Irina Costache est médecin pédiatre au sein du réseau privé de santé Regina Maria. Elle collabore également au site Mămica pediatru (La maman pédiatre) où elle explique les différentes affections infantiles. Réflexions sur son métier et la santé en Roumanie…
Nous avons précédemment interviewé l’une de vos collègues médecin sur la dualité privé-public du système de santé. Selon elle, « une solution serait que les deux systèmes n’entrent plus en concurrence, et que la Sécurité sociale couvre les services du privé pour les soins coûteux ». Est-ce également votre avis ?
Oui, d’ailleurs cette idée a existé dès le départ, en 1995, année de l’ouverture de la première clinique privée de Roumanie. À l’époque, on espérait offrir aux Roumains une assurance maladie qui leur permettrait de choisir entre les deux systèmes sans coûts supplémentaires. Cet idéal n’est pas advenu, et nous nous retrouvons avec deux modèles concurrentiels qui embauchent les mêmes médecins. Les autorités ont tenté de freiner cette pratique, sans succès. Par ailleurs, à la différence de la plupart des hôpitaux publics où les spécialités médicales ne sont pas en lien ou trop peu, le système privé propose des équipes pluridisciplinaires qui réunissent leur savoir-faire au bénéfice du malade. Concernant la pédiatrie, il est regrettable que dans la plupart des hôpitaux publics, il n’existe presque pas de possibilités d’hébergement pour les parents qui souhaitent rester auprès de leurs enfants. Toutefois, on peut citer l’hôpital pour enfants Victor Gomoiu, entièrement rénové selon les standards occidentaux.
Comment les parents roumains se comportent-ils chez le pédiatre ?

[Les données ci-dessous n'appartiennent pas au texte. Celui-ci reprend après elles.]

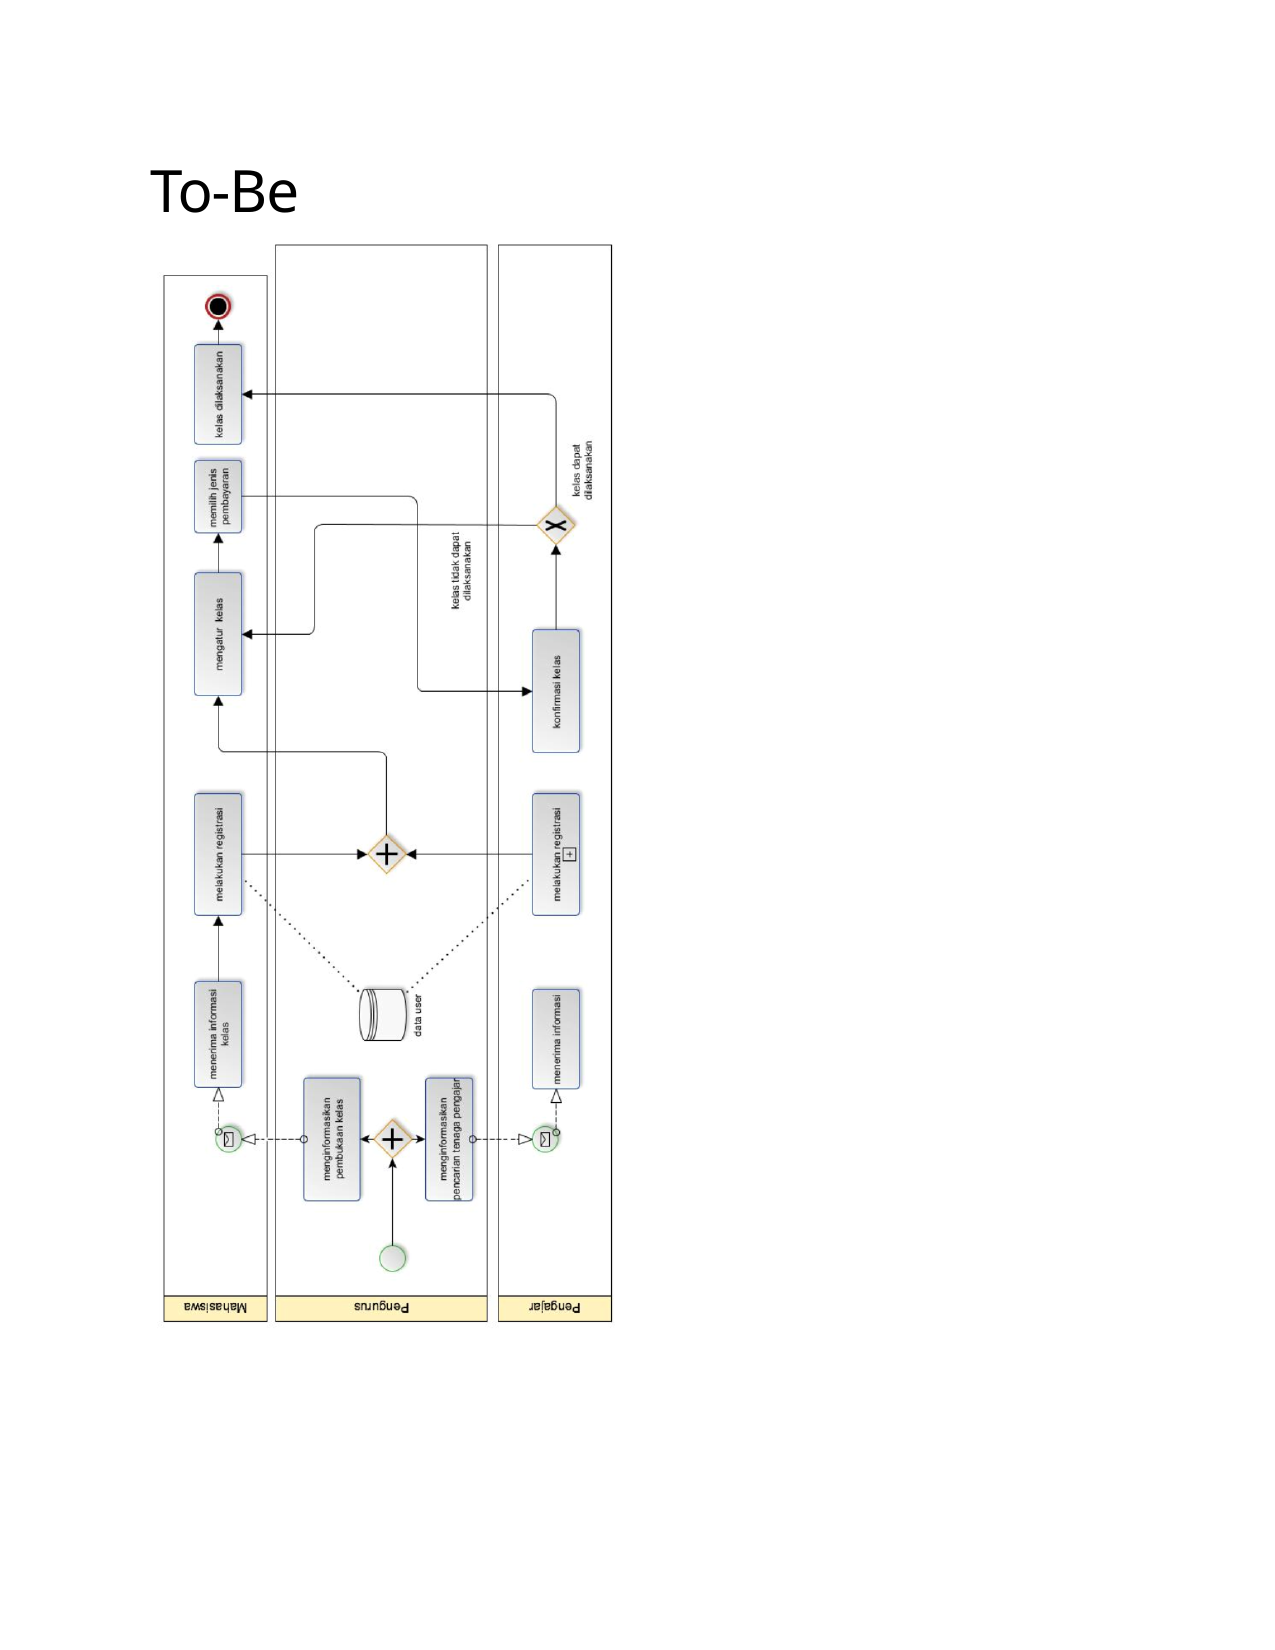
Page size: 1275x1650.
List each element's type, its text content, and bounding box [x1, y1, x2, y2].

picture [151, 233, 624, 1333]
title To-Be [150, 150, 1125, 229]
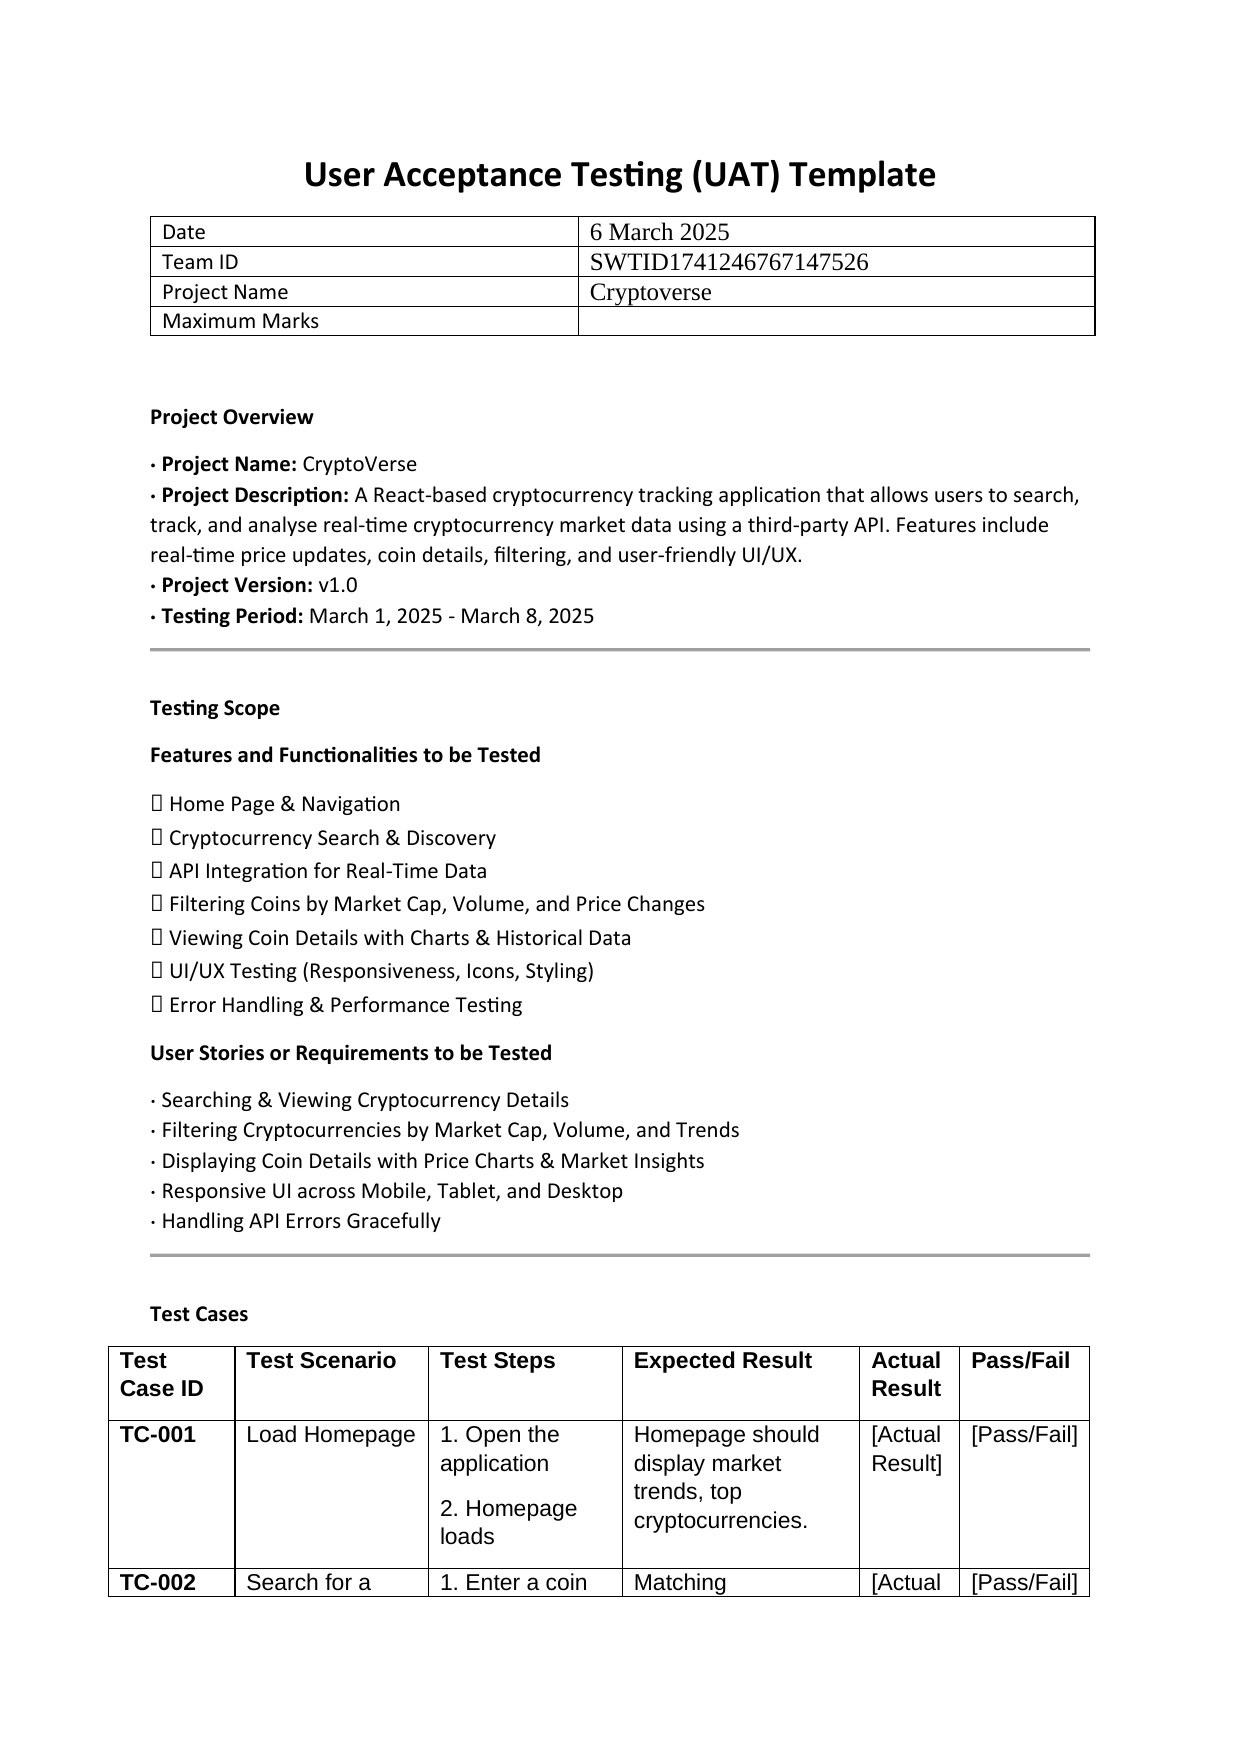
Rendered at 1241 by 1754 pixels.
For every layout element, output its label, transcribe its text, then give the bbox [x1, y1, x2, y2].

table_header Test Case ID [109, 1347, 234, 1420]
table_cell [Actual Result] [860, 1421, 959, 1568]
text User Stories or Requirements to be Tested [150, 1038, 1090, 1066]
text User Acceptance Testing (UAT) Template [150, 150, 1090, 196]
table_cell [Pass/Fail] [960, 1421, 1089, 1568]
table_cell Team ID [151, 247, 578, 276]
table_cell Project Name [151, 277, 578, 306]
text 📌 Project Name: CryptoVerse 📌 Project Description: A React-based cryptocurrency tracking application that allows users to search, track, and analyse real-time cryptocurrency market data using a third-party API. Features include real-time price updates, coin details, filtering, and user-friendly UI/UX. 📌 Project Version: v1.0 📌 Testing Period: March 1, 2025 - March 8, 2025 [150, 449, 1090, 629]
table_header 6 March 2025 [579, 217, 1094, 246]
table_cell 1. Open the application 2. Homepage loads [429, 1421, 622, 1568]
table_cell [Pass/Fail] [960, 1569, 1089, 1596]
table_cell Homepage should display market trends, top cryptocurrencies. [623, 1421, 859, 1568]
table_cell [579, 307, 1094, 335]
text Testing Scope [150, 693, 1090, 721]
table_cell [Actual Result] [860, 1569, 959, 1596]
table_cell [623, 1569, 859, 1596]
table_cell SWTID1741246767147526 [579, 247, 1094, 276]
table_cell TC-001 [109, 1421, 234, 1568]
table_header Date [151, 217, 578, 246]
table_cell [236, 1569, 428, 1596]
table_cell Load Homepage [236, 1421, 428, 1568]
text Project Overview [150, 402, 1090, 431]
table_header Expected Result [623, 1347, 859, 1420]
table_header Test Scenario [236, 1347, 428, 1420]
text 📌 Searching & Viewing Cryptocurrency Details 📌 Filtering Cryptocurrencies by Market Cap, Volume, and Trends 📌 Displaying Coin Details with Price Charts & Market Insights 📌 Responsive UI across Mobile, Tablet, and Desktop 📌 Handling API Errors Gracefully [150, 1085, 1090, 1235]
table_header Actual Result [860, 1347, 959, 1420]
text Test Cases [150, 1299, 1090, 1327]
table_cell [429, 1569, 622, 1596]
text Home Page & Navigation Cryptocurrency Search & Discovery API Integration for Real-Time Data Filtering Coins by Market Cap, Volume, and Price Changes Viewing Coin Details with Charts & Historical Data UI/UX Testing (Responsiveness, Icons, Styling) Error Handling & Performance Testing [150, 787, 1090, 1019]
table_header Test Steps [429, 1347, 622, 1420]
table_cell Maximum Marks [151, 307, 578, 335]
table_cell Cryptoverse [579, 277, 1094, 306]
table_header Pass/Fail [960, 1347, 1089, 1420]
table_cell TC-002 [109, 1569, 234, 1596]
text Features and Functionalities to be Tested [150, 740, 1090, 768]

À la différence d’il y a dix ans, quand les parents venaient me voir emplis de confiance, même si à l’époque je n’étais qu’en début de carrière, aujourd’hui j’ai affaire à des parents plutôt suspicieux, souvent persuadés de tout savoir, adeptes de n’importe quel groupe Facebook traitant de l’enfance. Parfois, j’ai le sentiment d’être sur scène, obligée de séduire par ma façon d’être, mon savoir-faire étant relégué au second plan. Ici, les parents sont hyper présents dans la vie du bébé. Il y en a qui installent des applications pour le surveiller en permanence, ou qui notent ses moindres gestes dans des tableaux Excel. Puis, une fois l’enfant à la maternelle et les parents de nouveau au travail, c’est un peu l’inverse qui se produit, les visites chez le pédiatre se font rares, trop rares.
Quelles sont les maladies ou les troubles dont souffre l’actuelle génération d’enfants ?
Les allergies alimentaires et respiratoires ont explosé partout dans le monde, y compris chez nous. Il y a ensuite la puberté précoce, notamment chez les petites filles. L’âge de la puberté s’est modifié, ce qui a engendré une maturité sexuelle et une fertilité qui arrivent plus tôt. Je constate aussi les conséquences des écrans sur la santé mentale et physique des enfants. Chez le pré-adolescent, cette dépendance provoque plutôt des troubles du sommeil et de la concentration, mais chez les tout petits, cela peut déclencher des manifestations de type autistique ; l’enfant ne réagit plus, il ne sait plus utiliser ses jouets et semble perdu dans son monde.
Propos recueillis par Ioana Stăncescu.